XIXe siècle (2e moitié)
Partielle Umwandlung in Preau
Partielle Umwandlung in Preau XIXe siècle (2e moitié) (≈ 1865)
Teil des Saals, der der Gemeinschaftsschule zugeordnet ist.
30 mai 1990
Registrierung für historische Denkmäler
Registrierung für historische Denkmäler 30 mai 1990 (≈ 1990)
Offizieller Schutz der Halle und ihrer Struktur.
Aujourd'hui
Aujourd'hui
Aujourd'hui Aujourd'hui (≈ 2025)
Position de référence.
Kulturgüter
Halle (ca. A 139): bis zum 30. Mai 1990
Kennzahlen
Bancarel - Architekt
Autor der ersten Schätzung in 1749 für den Saal.
Jean-Raymond de Missandre - Ecuyer und Agent
Verantwortlich für die Neubelebung des Projekts 1783.
Ursprung und Geschichte
Die Saint-Pastour Hall, an der Rue Jeanne-d'Arc gelegen, ist ein 4. Viertel des Holzhauses aus dem 18. Jahrhundert. Es wurde auf einer rechteckigen Ebene gebaut, mit 12 Pfosten, die eine traditionelle Struktur und ein Hüftdach mit Hohlfliesen bedeckt.

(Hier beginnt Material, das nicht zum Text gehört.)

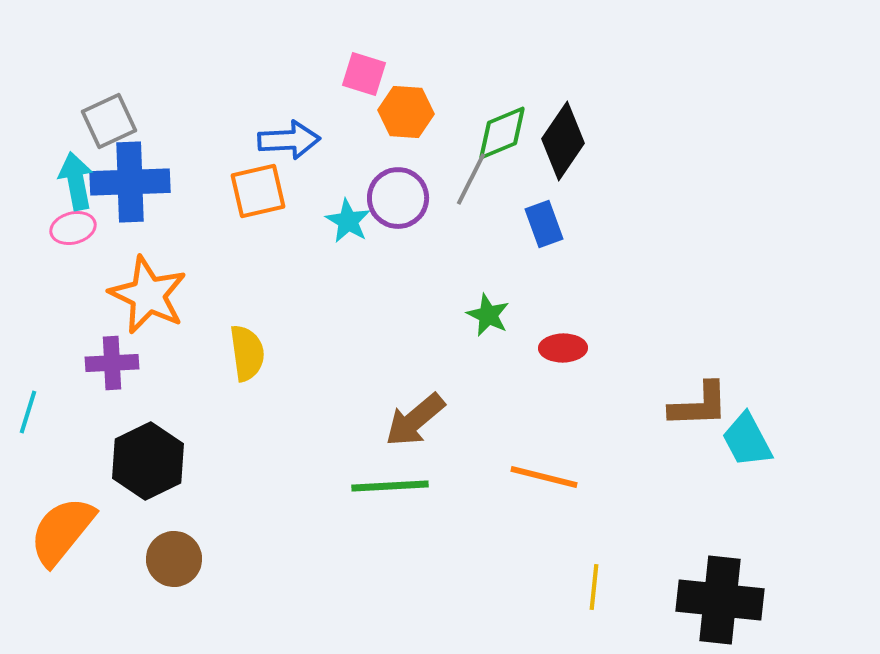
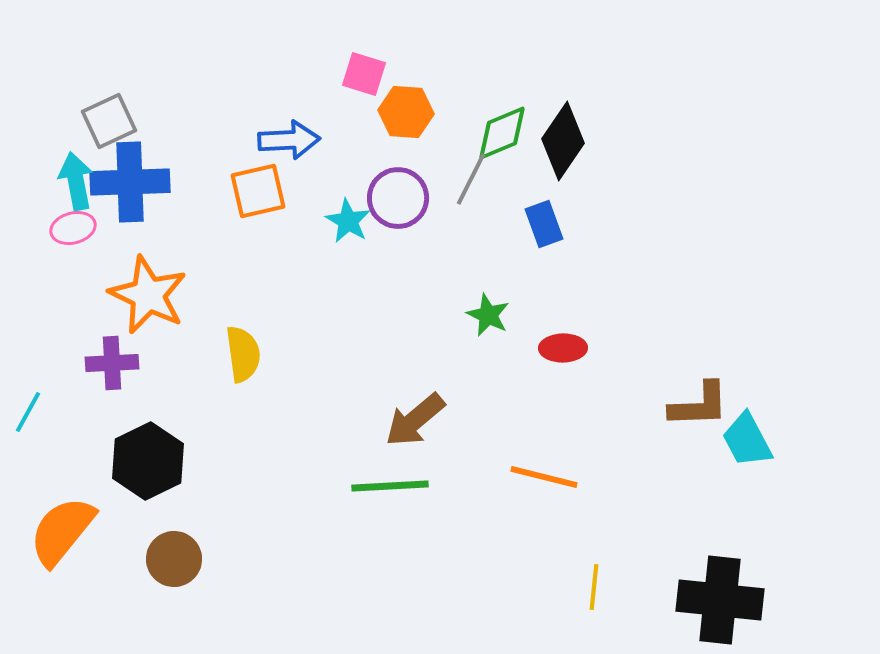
yellow semicircle: moved 4 px left, 1 px down
cyan line: rotated 12 degrees clockwise
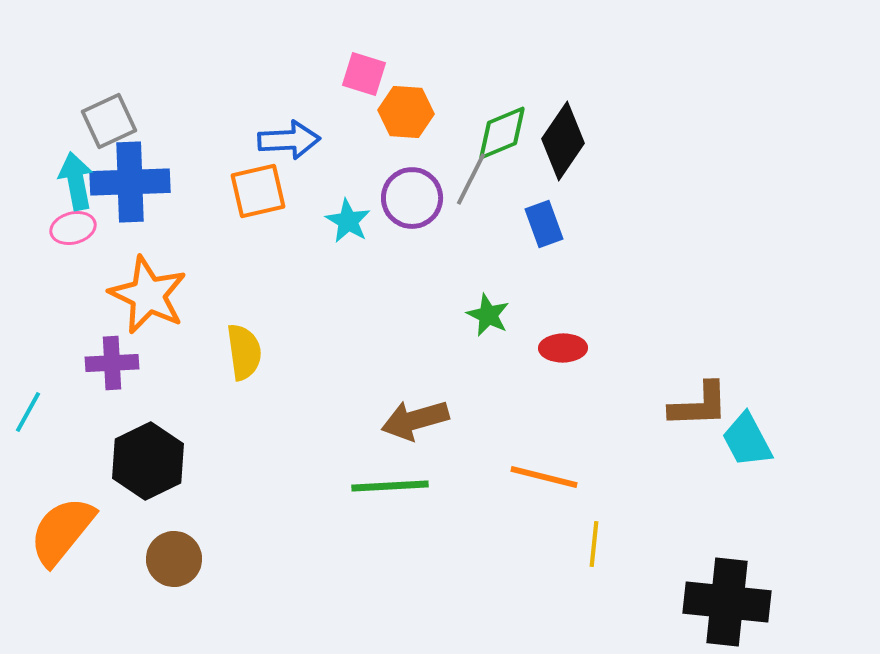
purple circle: moved 14 px right
yellow semicircle: moved 1 px right, 2 px up
brown arrow: rotated 24 degrees clockwise
yellow line: moved 43 px up
black cross: moved 7 px right, 2 px down
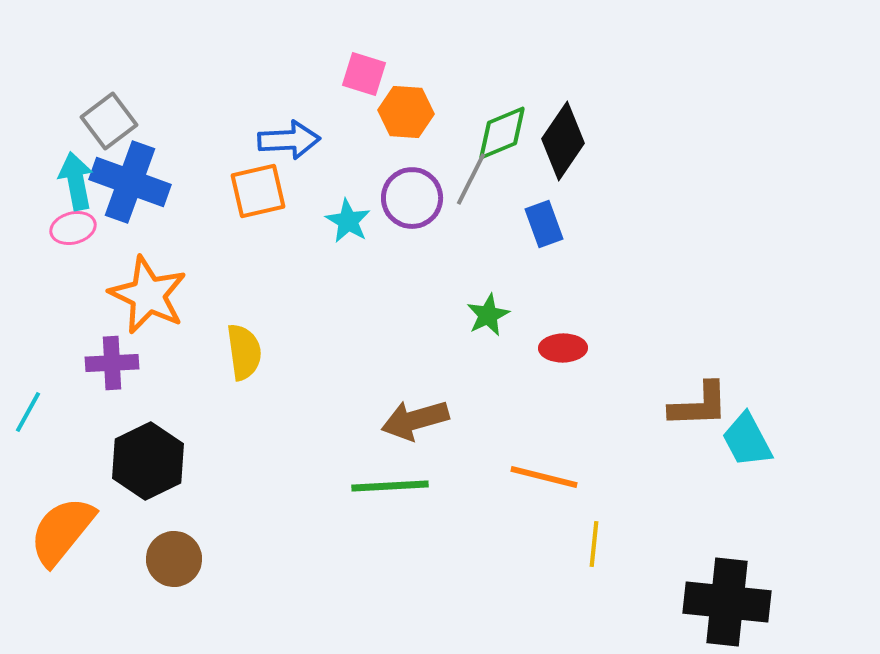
gray square: rotated 12 degrees counterclockwise
blue cross: rotated 22 degrees clockwise
green star: rotated 21 degrees clockwise
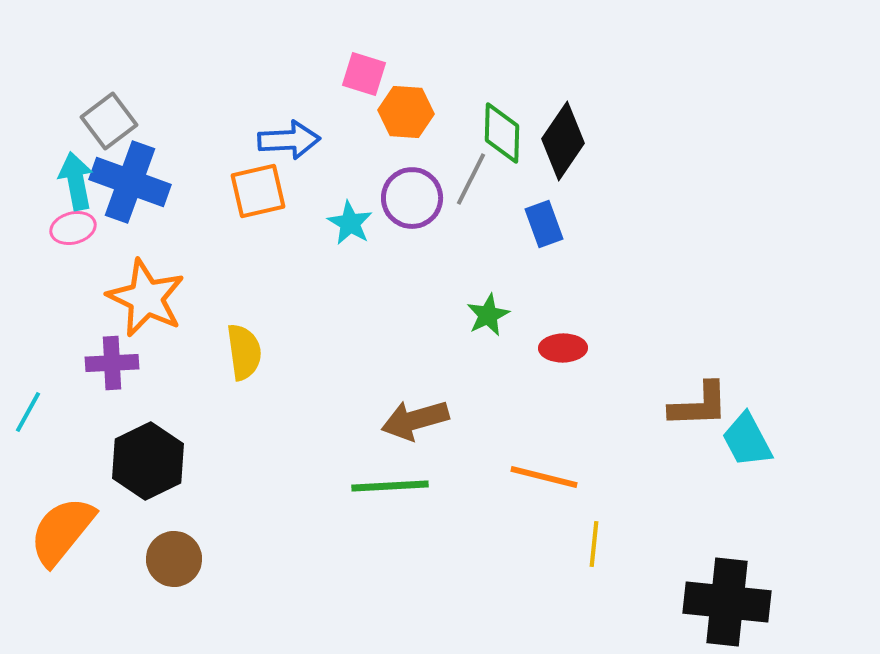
green diamond: rotated 66 degrees counterclockwise
cyan star: moved 2 px right, 2 px down
orange star: moved 2 px left, 3 px down
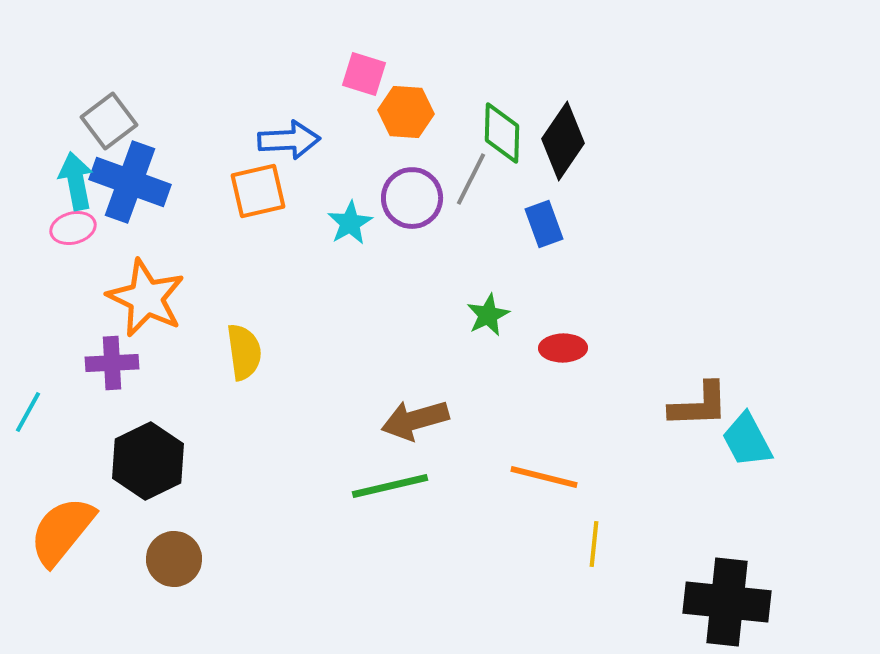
cyan star: rotated 12 degrees clockwise
green line: rotated 10 degrees counterclockwise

Ursprünglich geplant, einen älteren Saal zu ersetzen, wurde sein Bau durch finanzielle Zwänge verzögert.
1749 forderten die Konsulen von Saint-Pastour den Begehrenden der Generalität, den Saal wieder aufzubauen, mit einem Zitat des Architekten Banbarel de Villeneuve-sur-Lot. Aus Mangel an Ressourcen wurde das Projekt bis 1783 verschoben, als der Jurad Jean-Raymond de Missandre mit der Wiederaufnahme der Arbeit beauftragte. Im Jahre 1792 verkaufte das Vorstandsmitglied das kommunale Eigentum, um den Saal zu finanzieren, der auch ein Gefängnis wurde. Der Bau wurde um 1795 abgeschlossen.
Im 19. Jahrhundert wurde die Halle geteilt: ein Teil diente als Vorhaus für die benachbarte Gemeinschaftsschule, die in der zweiten Hälfte des Jahrhunderts gebaut wurde. Es wurde am 30. Mai 1990 als historisches Denkmal für seine typische Architektur aufgeführt, die den öffentlichen Dienst und das Bastide Erbe verbindet. Heute bleibt es ein Zeugnis der konstruktiven und sozialen Praktiken des Endes des alten Regimes in Lot-et-Garonne.